§ **What you are asked to do**: Carry on the forum thread about OpenSnitch and "unknown" connections, starting after its final comment.

§ **Document passage**:
══════════════════════════════
Experience with "unknown" connections.

Ph0rk0z commented 4 years ago

Ubuntu/mint 18.04

Recently upgraded to RC6. In default daemon config I changed the rule to deny, of course. Also enabled intercept unknown.

My openvpn manager, qomui caused a popup from unknown for VPN connection. Also a popup from unknown for SSDP (port 1900)... which is probably chromium. Both were running while I updated/compiled/restarted the service.

When I configured block + intercept unknown: false these would fail silently. By default config they go through and I was unaware of the situation until now.

This is good news that we are catching all connections now but maybe defaults are very permissive. Also created permanent rules now to block SSDP/allow vpn from "unknown"; bad idea? Either way, great job on the continued development!

gustavo-iniguez-goya commented 4 years ago

This is good news that we are catching all connections now but maybe defaults are very permissive.

Yes, I set it permissive to avoid problems, because if the GUI is not installed there may be network problems with some app if we block it. And if there're problems just after installing it I know what people will say -> "opensnitch sucks".

Also created permanent rules now to block SSDP/allow vpn from "unknown"; bad idea?

As long as you block by IP + dst port + user, knowing what you're doing, I guess it'll be ok. For example, when you connect/disconnect a USB device, colord broadcasts packets to the network. Apparently for discovering network scanners. If that feature can't be disabled or you don't use it, you can block it.

Another program that broadcasts packets is minissdpd, to 239.255.255.250:1900. I personally don't use it, and I didn't even know that it was installed nor that it broadcasted packages.

But people should have into account that it may break some service.

Either way, great job on the continued development!

Thanks to you for reviewing commits and changes, it was very helpful! :)

Ph0rk0z commented 4 years ago

Ha, I just found out about colord and some braille keyboard program that gets installed.

But also some weird stuff: Dnscrypt proxy connects on its own user and just allowing the bin didn't cover it. With chrome open and vpn reconnecting I got unknown connecting to api.twitter.com:443 which I suspect is chromium since I had a twitter tab in the background. But how isn't it caught as that?

For this mode maybe we need a quick allow/deny button? Some of it I don't want to create a rule for (or can't, eg port 443) but also don't want to have the connections silently fail or connect. Kind of an odd problem, I'll keep using it and see how often requests come up.
══════════════════════════════
§ **Data records**:
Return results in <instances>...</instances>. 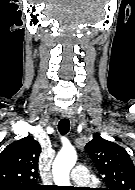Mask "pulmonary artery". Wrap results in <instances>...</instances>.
<instances>
[{
	"mask_svg": "<svg viewBox=\"0 0 135 190\" xmlns=\"http://www.w3.org/2000/svg\"><path fill=\"white\" fill-rule=\"evenodd\" d=\"M71 179L78 185H87L90 180L88 169L84 165H77L71 172Z\"/></svg>",
	"mask_w": 135,
	"mask_h": 190,
	"instance_id": "e3ab8cb5",
	"label": "pulmonary artery"
}]
</instances>
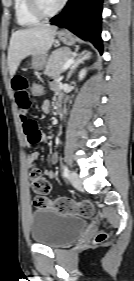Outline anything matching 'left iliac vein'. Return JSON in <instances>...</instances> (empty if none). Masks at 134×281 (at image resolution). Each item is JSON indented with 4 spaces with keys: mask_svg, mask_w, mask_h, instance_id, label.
I'll use <instances>...</instances> for the list:
<instances>
[{
    "mask_svg": "<svg viewBox=\"0 0 134 281\" xmlns=\"http://www.w3.org/2000/svg\"><path fill=\"white\" fill-rule=\"evenodd\" d=\"M70 181L75 188L81 187V180L76 172L70 173Z\"/></svg>",
    "mask_w": 134,
    "mask_h": 281,
    "instance_id": "4c4485c4",
    "label": "left iliac vein"
}]
</instances>
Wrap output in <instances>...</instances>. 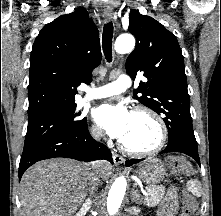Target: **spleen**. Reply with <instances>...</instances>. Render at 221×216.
<instances>
[{
	"label": "spleen",
	"mask_w": 221,
	"mask_h": 216,
	"mask_svg": "<svg viewBox=\"0 0 221 216\" xmlns=\"http://www.w3.org/2000/svg\"><path fill=\"white\" fill-rule=\"evenodd\" d=\"M199 182L197 180H192L189 183V187L191 192L196 195V196H200V191H199Z\"/></svg>",
	"instance_id": "3e777b00"
}]
</instances>
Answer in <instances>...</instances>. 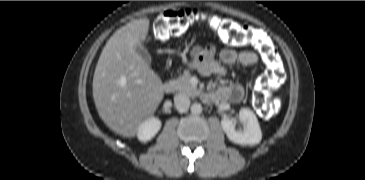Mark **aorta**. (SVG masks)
<instances>
[{
  "label": "aorta",
  "mask_w": 365,
  "mask_h": 180,
  "mask_svg": "<svg viewBox=\"0 0 365 180\" xmlns=\"http://www.w3.org/2000/svg\"><path fill=\"white\" fill-rule=\"evenodd\" d=\"M190 110L192 114H200L202 112V106L200 103H193Z\"/></svg>",
  "instance_id": "aorta-1"
}]
</instances>
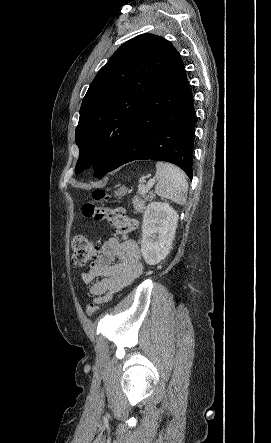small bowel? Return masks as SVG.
Wrapping results in <instances>:
<instances>
[{
	"label": "small bowel",
	"instance_id": "obj_1",
	"mask_svg": "<svg viewBox=\"0 0 271 443\" xmlns=\"http://www.w3.org/2000/svg\"><path fill=\"white\" fill-rule=\"evenodd\" d=\"M142 272L141 252L134 240L107 239L101 246V255L90 269L81 275L90 285L95 304L109 302L117 293L132 283Z\"/></svg>",
	"mask_w": 271,
	"mask_h": 443
}]
</instances>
══════════════════════════════
§ **Exercise response**:
gustavo-iniguez-goya commented 4 years ago

But also some weird stuff: Dnscrypt proxy connects on its own user and just allowing the bin didn't cover it.

Well, it's working for me on 2 computers. But for example when you connect/disconnect from the network, or when you switch on the computer, many times it doesn't obtain the process name of a connection. I haven't look into that problem yet, mainly because once you get rid of those connections it starts working fine.

With chrome open and vpn reconnecting I got unknown connecting to api.twitter.com:443 which I suspect is chromium since I had a twitter tab in the background. But how isn't it caught as that?

Chrome and others software creates connections from threads, which have a different PID from its parent, but they're not a new process and as such, the information is stored under /proc//tasks/. Currently we're not getting info from there so that behaviour could be due to that. I added it, but parse all that info it's quite costly and it's as far as I can tell, rare to find the sockets(inode) stored there.

In these situations, what I do is allow or deny connections for 30s to the port/IP which is causing the problem (a generic temporal rule). Once those connections are destroyed/closed all starts working again.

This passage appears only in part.